- TASK DIRECTIONS
Can you reproduce word for word the lines from the one containing "Medal Players" through the one containing "What is the label of the 2nd", with both of those lines included?

————————

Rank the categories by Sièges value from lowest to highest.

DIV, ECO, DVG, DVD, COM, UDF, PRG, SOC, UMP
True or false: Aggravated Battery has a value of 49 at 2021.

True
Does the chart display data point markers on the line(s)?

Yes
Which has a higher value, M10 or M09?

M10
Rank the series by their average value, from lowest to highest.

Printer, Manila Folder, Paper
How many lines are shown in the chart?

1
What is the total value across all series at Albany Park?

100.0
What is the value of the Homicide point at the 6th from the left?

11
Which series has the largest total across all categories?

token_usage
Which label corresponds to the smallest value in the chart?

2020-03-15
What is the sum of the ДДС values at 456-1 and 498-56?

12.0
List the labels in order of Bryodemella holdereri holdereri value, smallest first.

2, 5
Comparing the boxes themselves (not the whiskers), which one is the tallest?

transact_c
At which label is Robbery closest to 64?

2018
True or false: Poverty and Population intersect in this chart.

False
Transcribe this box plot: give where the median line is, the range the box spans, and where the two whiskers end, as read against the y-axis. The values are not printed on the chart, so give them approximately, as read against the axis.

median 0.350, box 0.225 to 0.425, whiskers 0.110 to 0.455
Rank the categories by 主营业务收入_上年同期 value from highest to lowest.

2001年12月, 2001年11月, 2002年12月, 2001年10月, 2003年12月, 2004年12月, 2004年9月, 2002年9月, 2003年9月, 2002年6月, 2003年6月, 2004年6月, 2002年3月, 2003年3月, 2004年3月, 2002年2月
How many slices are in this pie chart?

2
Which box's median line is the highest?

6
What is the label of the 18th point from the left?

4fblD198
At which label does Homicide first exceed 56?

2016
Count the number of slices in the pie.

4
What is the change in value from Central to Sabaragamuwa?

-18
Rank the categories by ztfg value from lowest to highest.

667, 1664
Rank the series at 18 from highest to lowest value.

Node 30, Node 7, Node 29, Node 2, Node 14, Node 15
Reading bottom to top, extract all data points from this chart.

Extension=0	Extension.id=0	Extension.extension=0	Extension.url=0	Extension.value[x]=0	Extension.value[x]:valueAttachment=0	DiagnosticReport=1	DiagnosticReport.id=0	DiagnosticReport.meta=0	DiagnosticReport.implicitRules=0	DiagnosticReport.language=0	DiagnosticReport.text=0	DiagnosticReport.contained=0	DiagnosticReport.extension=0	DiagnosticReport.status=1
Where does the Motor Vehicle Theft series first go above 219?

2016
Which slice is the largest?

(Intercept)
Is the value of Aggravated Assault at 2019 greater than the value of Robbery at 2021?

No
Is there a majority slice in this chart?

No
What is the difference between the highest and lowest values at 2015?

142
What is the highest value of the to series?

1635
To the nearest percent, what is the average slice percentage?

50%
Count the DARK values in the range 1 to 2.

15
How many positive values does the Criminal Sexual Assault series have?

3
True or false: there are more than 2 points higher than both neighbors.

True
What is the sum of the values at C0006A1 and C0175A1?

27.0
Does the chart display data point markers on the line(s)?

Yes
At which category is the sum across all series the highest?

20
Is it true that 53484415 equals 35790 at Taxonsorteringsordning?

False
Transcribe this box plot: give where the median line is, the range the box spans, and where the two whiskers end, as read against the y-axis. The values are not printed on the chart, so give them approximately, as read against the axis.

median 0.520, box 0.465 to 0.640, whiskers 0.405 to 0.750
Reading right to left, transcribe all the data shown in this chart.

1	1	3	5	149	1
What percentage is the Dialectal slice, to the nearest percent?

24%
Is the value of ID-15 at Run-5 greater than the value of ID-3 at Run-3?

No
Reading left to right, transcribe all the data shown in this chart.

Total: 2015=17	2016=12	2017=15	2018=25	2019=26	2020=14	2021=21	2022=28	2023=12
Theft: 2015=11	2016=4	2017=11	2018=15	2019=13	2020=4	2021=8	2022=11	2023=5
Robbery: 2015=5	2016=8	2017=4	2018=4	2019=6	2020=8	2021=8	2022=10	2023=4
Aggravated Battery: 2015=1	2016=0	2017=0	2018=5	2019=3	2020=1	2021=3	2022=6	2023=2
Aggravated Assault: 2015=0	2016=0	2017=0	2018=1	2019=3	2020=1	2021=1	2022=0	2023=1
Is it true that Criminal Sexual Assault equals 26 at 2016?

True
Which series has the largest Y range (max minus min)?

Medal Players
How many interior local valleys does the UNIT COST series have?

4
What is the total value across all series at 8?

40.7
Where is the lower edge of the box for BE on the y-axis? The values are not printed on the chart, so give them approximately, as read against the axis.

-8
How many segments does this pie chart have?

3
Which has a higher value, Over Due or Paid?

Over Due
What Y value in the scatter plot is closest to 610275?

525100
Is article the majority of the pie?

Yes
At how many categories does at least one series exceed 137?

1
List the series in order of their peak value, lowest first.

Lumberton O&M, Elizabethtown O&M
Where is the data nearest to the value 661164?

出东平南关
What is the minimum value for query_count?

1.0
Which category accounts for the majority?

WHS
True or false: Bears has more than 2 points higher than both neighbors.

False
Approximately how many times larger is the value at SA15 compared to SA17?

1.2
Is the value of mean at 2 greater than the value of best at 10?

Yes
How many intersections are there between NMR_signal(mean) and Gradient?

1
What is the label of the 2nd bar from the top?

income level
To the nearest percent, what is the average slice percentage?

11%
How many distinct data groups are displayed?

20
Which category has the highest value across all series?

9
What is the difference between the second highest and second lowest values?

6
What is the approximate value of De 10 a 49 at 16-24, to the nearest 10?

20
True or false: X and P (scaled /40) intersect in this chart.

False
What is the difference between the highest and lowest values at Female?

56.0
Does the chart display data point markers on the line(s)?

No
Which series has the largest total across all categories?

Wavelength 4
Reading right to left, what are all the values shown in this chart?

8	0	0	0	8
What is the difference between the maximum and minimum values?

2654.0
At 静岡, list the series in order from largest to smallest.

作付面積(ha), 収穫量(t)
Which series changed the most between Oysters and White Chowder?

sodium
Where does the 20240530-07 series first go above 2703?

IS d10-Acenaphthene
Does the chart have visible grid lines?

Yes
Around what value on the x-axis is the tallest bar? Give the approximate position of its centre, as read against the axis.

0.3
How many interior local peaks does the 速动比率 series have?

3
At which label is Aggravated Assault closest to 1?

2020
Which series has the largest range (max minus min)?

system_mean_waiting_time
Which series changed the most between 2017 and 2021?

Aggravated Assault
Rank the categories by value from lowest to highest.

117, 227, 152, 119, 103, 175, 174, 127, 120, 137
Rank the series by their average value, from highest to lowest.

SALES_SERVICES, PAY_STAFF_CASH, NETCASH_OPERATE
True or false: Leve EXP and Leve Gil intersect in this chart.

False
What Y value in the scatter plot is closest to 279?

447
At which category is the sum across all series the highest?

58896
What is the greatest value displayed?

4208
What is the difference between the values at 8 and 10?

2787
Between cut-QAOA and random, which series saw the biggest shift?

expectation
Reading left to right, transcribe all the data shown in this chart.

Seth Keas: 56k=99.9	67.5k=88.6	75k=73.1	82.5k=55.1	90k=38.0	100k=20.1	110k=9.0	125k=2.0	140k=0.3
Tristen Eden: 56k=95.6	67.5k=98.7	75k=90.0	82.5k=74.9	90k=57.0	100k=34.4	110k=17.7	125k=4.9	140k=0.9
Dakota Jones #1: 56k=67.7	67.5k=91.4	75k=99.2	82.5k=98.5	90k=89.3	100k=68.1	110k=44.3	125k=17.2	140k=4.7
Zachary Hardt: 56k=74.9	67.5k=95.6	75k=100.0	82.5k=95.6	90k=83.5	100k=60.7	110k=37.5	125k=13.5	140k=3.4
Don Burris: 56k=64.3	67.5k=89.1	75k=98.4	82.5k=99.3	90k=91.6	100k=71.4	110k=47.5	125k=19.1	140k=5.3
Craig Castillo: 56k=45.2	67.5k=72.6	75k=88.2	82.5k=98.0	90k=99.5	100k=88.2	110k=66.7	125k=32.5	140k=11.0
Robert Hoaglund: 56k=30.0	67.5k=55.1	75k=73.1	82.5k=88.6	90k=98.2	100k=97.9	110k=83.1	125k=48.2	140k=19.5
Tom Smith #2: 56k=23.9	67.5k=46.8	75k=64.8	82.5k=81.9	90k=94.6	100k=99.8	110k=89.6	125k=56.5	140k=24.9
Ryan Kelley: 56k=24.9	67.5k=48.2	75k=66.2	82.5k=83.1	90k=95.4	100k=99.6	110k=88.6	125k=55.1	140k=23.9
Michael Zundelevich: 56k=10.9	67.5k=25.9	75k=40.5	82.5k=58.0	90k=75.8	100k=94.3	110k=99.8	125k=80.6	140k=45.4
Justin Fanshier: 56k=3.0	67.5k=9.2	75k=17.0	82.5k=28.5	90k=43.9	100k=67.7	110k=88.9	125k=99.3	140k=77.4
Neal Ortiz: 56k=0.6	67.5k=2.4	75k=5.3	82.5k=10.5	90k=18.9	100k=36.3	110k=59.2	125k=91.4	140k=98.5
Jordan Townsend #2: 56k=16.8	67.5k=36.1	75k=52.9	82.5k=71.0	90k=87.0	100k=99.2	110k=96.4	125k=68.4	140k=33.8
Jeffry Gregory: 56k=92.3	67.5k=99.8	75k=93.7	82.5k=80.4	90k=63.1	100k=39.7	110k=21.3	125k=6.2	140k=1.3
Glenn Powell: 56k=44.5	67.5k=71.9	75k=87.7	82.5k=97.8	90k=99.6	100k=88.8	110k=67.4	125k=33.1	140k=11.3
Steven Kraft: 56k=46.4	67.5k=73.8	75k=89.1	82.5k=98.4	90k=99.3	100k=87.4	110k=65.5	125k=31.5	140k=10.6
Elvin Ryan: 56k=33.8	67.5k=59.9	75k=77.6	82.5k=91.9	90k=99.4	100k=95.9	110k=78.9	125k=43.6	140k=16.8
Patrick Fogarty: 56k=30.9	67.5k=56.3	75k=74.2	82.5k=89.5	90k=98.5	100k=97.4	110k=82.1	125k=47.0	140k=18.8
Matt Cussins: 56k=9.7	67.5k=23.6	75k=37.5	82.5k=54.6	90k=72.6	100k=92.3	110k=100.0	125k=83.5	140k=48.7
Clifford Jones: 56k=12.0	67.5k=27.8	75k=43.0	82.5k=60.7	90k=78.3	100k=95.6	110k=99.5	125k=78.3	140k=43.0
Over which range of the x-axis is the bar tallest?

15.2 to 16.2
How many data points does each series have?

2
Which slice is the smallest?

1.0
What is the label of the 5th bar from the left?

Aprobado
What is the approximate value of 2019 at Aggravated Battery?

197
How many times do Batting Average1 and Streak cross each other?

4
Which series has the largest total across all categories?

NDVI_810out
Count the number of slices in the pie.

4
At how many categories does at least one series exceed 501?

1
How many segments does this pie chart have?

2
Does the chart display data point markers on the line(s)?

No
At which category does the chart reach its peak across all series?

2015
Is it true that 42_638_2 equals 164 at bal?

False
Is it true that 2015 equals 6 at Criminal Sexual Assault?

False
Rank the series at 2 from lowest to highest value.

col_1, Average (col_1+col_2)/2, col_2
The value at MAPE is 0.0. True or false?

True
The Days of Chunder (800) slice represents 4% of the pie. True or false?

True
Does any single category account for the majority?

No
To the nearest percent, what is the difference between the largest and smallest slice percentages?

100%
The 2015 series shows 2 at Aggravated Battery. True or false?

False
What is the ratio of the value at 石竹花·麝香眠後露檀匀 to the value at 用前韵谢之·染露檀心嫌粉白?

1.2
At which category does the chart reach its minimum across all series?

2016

————————

- ANSWER TO THIS EXERCISE
Medal Players
How many interior local valleys does the UNIT COST series have?

4
What is the total value across all series at 8?

40.7
Where is the lower edge of the box for BE on the y-axis? The values are not printed on the chart, so give them approximately, as read against the axis.

-8
How many segments does this pie chart have?

3
Which has a higher value, Over Due or Paid?

Over Due
What Y value in the scatter plot is closest to 610275?

525100
Is article the majority of the pie?

Yes
At how many categories does at least one series exceed 137?

1
List the series in order of their peak value, lowest first.

Lumberton O&M, Elizabethtown O&M
Where is the data nearest to the value 661164?

出东平南关
What is the minimum value for query_count?

1.0
Which category accounts for the majority?

WHS
True or false: Bears has more than 2 points higher than both neighbors.

False
Approximately how many times larger is the value at SA15 compared to SA17?

1.2
Is the value of mean at 2 greater than the value of best at 10?

Yes
How many intersections are there between NMR_signal(mean) and Gradient?

1
What is the label of the 2nd bar from the top?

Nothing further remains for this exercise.